AARP Foundation Litigation attorneys filed AARP’s friend-of-the-court brief arguing that arbitration clauses are unenforceable if they preclude the effective vindication of statutory rights, as here, and that the case belonged in court as both the trial and appeals court had ruled. The brief also urged the court to interpret a decision from the U.S. Supreme Court (AT&T Mobility v. Concepcion, a case in which AARP also filed a brief) to stand for the proposition that class action waivers in arbitration clauses must be evaluated on a case-by-case basis to ensure the arbitral forum will not waive substantive statutory rights.

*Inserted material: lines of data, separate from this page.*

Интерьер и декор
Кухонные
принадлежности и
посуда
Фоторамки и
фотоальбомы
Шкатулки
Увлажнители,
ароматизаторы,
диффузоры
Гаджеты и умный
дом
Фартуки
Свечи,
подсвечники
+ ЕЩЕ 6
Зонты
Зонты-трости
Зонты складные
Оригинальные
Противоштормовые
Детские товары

The New Mexico Supreme Court expressly declined to address the issue of whether arbitration clauses with class action bans are unconscionable. The court instead ruled that the arbitration clause at issue could not be enforced because the named arbitration agency, National Arbitration Forum, was no longer operating. NAF had been discredited and forced to close its doors after it was revealed in a complaint by the Minnesota attorney general that the arbitrator was owned and operated by the debt collection industry that provided most of the company’s business.

What’s at Stake

A right that cannot be enforced is no right at all. Many of the nation’s most important statutes, including those protecting civil rights, consumers, nursing home patients and employees, were drafted to be enforced primarily through private litigation, rather than by taxpayer-funded government enforcement agencies. Arbitration clauses prevent people from enforcing their substantive rights. Laws that are not enforced, and that companies know are unlikely ever to be enforced, are effectively meaningless. If people are forced to forego the only effective remedies they have, then the consumer protection laws enacted by the states are meaningless.

Case Status

Felts v. CLK Management was decided by the Supreme Court of New Mexico.